Foto: Wilton Júnior/Estadão
O candidato Jair Bolsonaro (PSL) sorri após votar no Rio de Janeiro, na manhã deste domingo
Havia 73 anos o Brasil não escolhia pelo voto direto um militar
para ocupar a Presidência da República. Jair Bolsonaro (PSL) é o
terceiro oficial do Exército brasileiro a obter assim o cargo. Antes
dele, apenas Hermes da Fonseca (1910) e Eurico Gaspar Dutra (1945) o
haviam conquistado. A chegada do capitão, classificado em 69.º na Arma
de Artilharia da turma de 1977 da Academia Militar da Agulhas Negras
(Aman), reacendeu nos oficiais-generais das três Forças e em
pesquisadores acadêmicos temores da volta da política partidária para os
quartéis, um dos componentes da instabilidade que marcou a República da
proclamação, em 1889, ao fim do regime inaugurado em 1964 com a
deposição de João Goulart. Eis uma das razões pelas quais generais
ouvidos pelo Estado – da ativa e da reserva – afirmaram que a
administração Bolsonaro não significa a volta dos militares ao poder. “O
Exército como instituição não teve candidato. Bolsonaro tem a simpatia
de militares pelos valores que representa”, diz o general Luiz Gonzaga
Schroeder Lessa. A fala de Lessa, ex-presidente do Clube Militar, é
repetida na ativa. Na quarta-feira, 24, o Alto Comando das Forças
Armadas discutiu o significado da eleição de Bolsonaro para a Marinha, o
Exército e a Aeronáutica. “Para nós ele é um civil, político há 30
anos, que tem um passado militar”, disse um dos generais participantes
do encontro.
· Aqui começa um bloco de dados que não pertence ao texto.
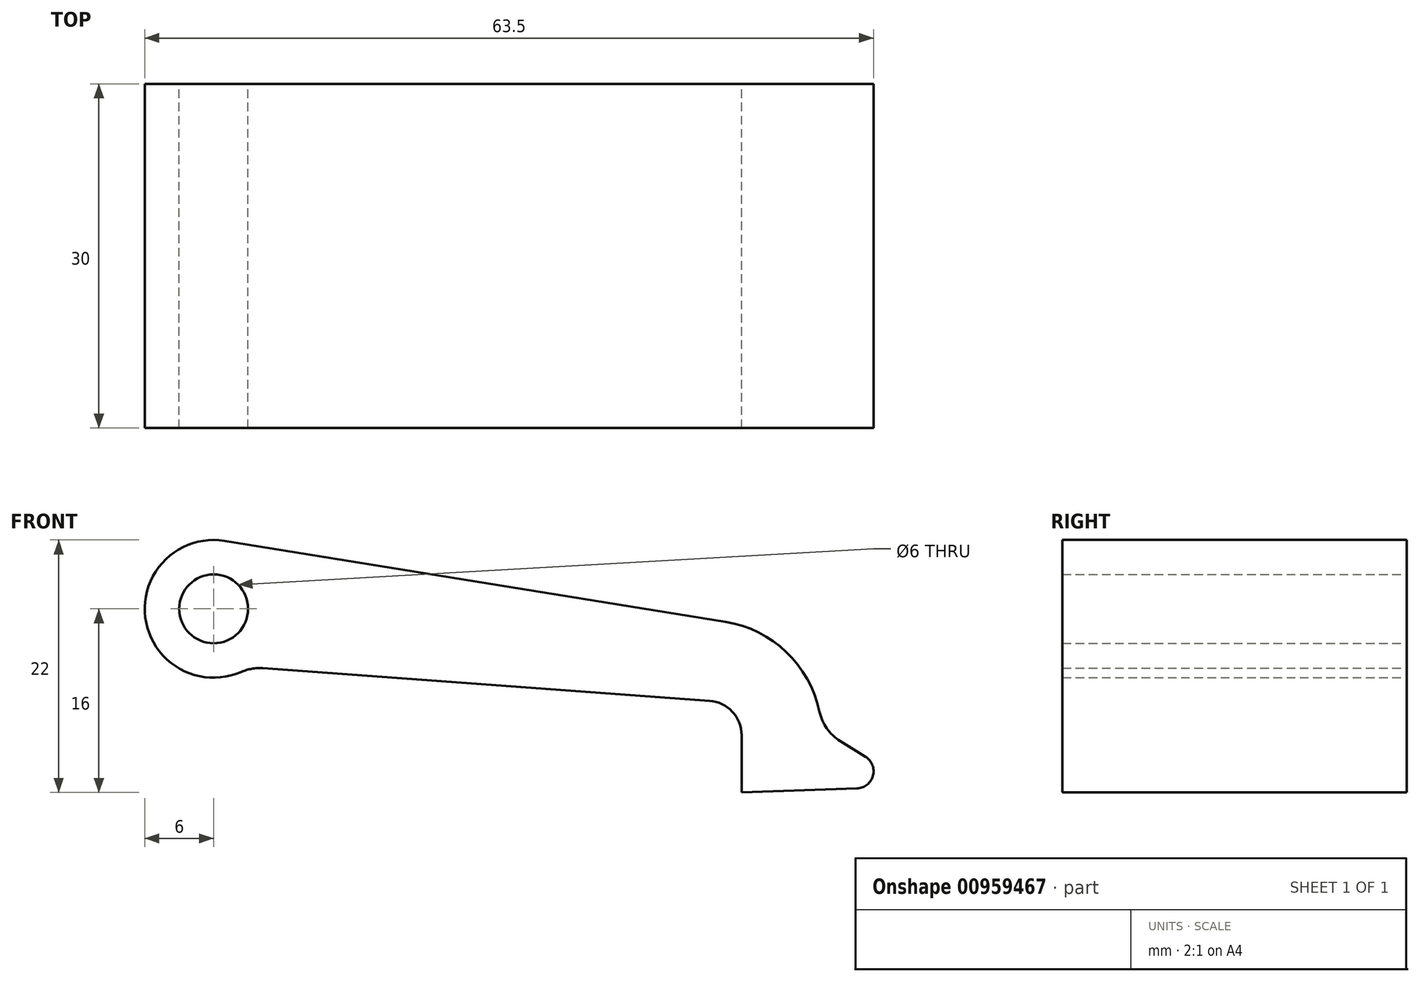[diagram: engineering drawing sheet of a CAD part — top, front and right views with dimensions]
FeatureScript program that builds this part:
annotation { "Feature Type Name" : "Feature", "Feature Type Description" : "" }
export const myFeature = defineFeature(function(context is Context, id is Id, definition is map)
    precondition{}
    {
        {
            var Q0;
            Q0=qCreatedBy(makeId("Front.planeOp"),FACE);
            var sketch = newSketch(context, id + "F0", { "sketchPlane" : qUnion([Q0])});
            skLineSegment(sketch, "E0", {"start": v(46, -11) * mm, "end": v(46, -16) * mm});
            skLineSegment(sketch, "E1", {"start": v(46, -16) * mm, "end": v(56.05, -15.65) * mm});
            skLineSegment(sketch, "E2", {"start": v(56.79, -12.87) * mm, "end": v(54.6, -11.51) * mm});
            skPoint(sketch, "E3.visualSharp", {"position": v(46, -7.07) * mm});
            skArc(sketch, "E3.filletArc", {"start": v(46, -11) * mm, "mid": v(45.2, -8.96) * mm, "end": v(43.22, -8) * mm});
            skPoint(sketch, "E4.visualSharp", {"position": v(6, 0) * mm});
            skPoint(sketch, "E5.visualSharp", {"position": v(49.03, -8.07) * mm});
            skArc(sketch, "E5.filletArc", {"start": v(52.79, -8.94) * mm, "mid": v(49.9, -3.76) * mm, "end": v(44.6, -1.13) * mm});
            skCircle(sketch, "E6", {"center": v(0, 0) * mm, "radius": 3 * mm});
            skLineSegment(sketch, "E7", {"start": v(0.96, 5.92) * mm, "end": v(44.6, -1.13) * mm});
            skLineSegment(sketch, "E8", {"start": v(4.3, -5.18) * mm, "end": v(43.22, -8) * mm});
            skArc(sketch, "E9", {"start": v(0.96, 5.92) * mm, "mid": v(-5.95, -0.75) * mm, "end": v(2.4, -5.5) * mm});
            skPoint(sketch, "E10.visualSharp", {"position": v(3.17, -5.1) * mm});
            skArc(sketch, "E10.filletArc", {"start": v(4.3, -5.18) * mm, "mid": v(3.33, -5.22) * mm, "end": v(2.4, -5.5) * mm});
            skPoint(sketch, "E11.visualSharp", {"position": v(52.99, -10.52) * mm});
            skArc(sketch, "E11.filletArc", {"start": v(52.79, -8.94) * mm, "mid": v(53.43, -10.41) * mm, "end": v(54.6, -11.51) * mm});
            skPoint(sketch, "E12.visualSharp", {"position": v(61, -15.48) * mm});
            skArc(sketch, "E12.filletArc", {"start": v(56.05, -15.65) * mm, "mid": v(57.45, -14.54) * mm, "end": v(56.79, -12.87) * mm});
            skSolve(sketch);
        }
        {
            var Q0;
            Q0 = qSketchRegion(id + "F0", true);
            extrude(context, id + "F1", {"entities" : qUnion([Q0]), "depth" : 30 * mm, "offsetDistance" : 25 * mm});
        }
    });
Para ele, a história mostrou que a política partidária nos
quartéis não é “saudável”. Lessa concorda: “Vivi momentos difíceis na
minha vida militar por causa disso”. O afastamento dos militares da
política foi um processo iniciado no governo de Castelo Branco
(1964-1967). Ele fez reformas nas carreiras castrenses que aumentaram a
profissionalização das Forças. A ditadura, como um regime de crise,
lutou com um dos principais conflitos institucionais da República: a
autonomia relativa do Poder Militar em relação ao Poder Civil. De 1889 a
1985, a subordinação do primeiro ao segundo foi questionada por
incontáveis manifestos e dezenas de revoltas, golpes e contragolpes
militares. “Esta é uma linha comum a todo esse período republicano”,
disse o historiador Sérgio Murilo Pinto, autor de Exército e Política no
Brasil. As reformas de Castelo e o fim da guerra fria contribuíram para
que, após a redemocratização, em 1985, pela primeira vez na República, o
País vivesse um período de mais de 30 anos sem movimentos militares. “O
que nos manteve afastados da política após a chamada ‘volta aos
quartéis’ foi o profissionalismo da Força. Quando a política entra no
quartel, a instituição perde a identidade e a credibilidade”, diz um dos
generais do Comando Militar do Leste. A figura de Bolsonaro – ligada
aos militares – cria para os generais ainda o desafio de não permitir
que percalços do futuro governo afetem a imagem das Forças. “Isso nos
preocupa”, diz Lessa. Para um almirante, Bolsonaro se cercou de “bons
nomes retirados do generalato e que estão trabalhando nos programas
prioritários setoriais – mas isso é diferente de governar”. Na
Aeronáutica, um ex-membro do Alto Comando lembra que o compromisso do
setor tem “como fundamento a missão com o Estado, definida na
Constituição”. Para o cientista político Eliezer Rizzo de Oliveira há
risco de a política partidária voltar aos quartéis. “Há diferença entre
um governo com militares e um governo militar. Mas temos uma situação
nova, que é o surgimento de uma liderança carismática (Bolsonaro).” Para
ele, essa situação pode multiplicar lealdades e alternativas, com o
surgimento de novas candidaturas militares de forma semelhante ao fim da
Era Vargas (1930-1945), quando a política dividiu as Forças Armadas nas
candidaturas de Dutra (PSD) e do brigadeiro Eduardo Gomes (UDN). As
Forças Armadas ficaram divididas até o golpe de 1964. “O Exército atuava
para não permitir que a política tomasse rumos contrários ao que ele
pensava sobre o País”, diz Murilo Pinto. Em 1988, tentou-se subordinar o
Poder Militar ao Civil na Constituição, condicionando a ação deste ao
chamado de um dos três Poderes da República. Por fim, a criação do
Ministério da Defesa, em 1999, com a nomeação de civis para a pasta,
acentuou o afastamento dos militares da política. “Mas é um erro pensar
que eles, desde então, não faziam mais política. Faziam sim. E muita.
Apenas não faziam política partidária”, diz Rizzo de Oliveira.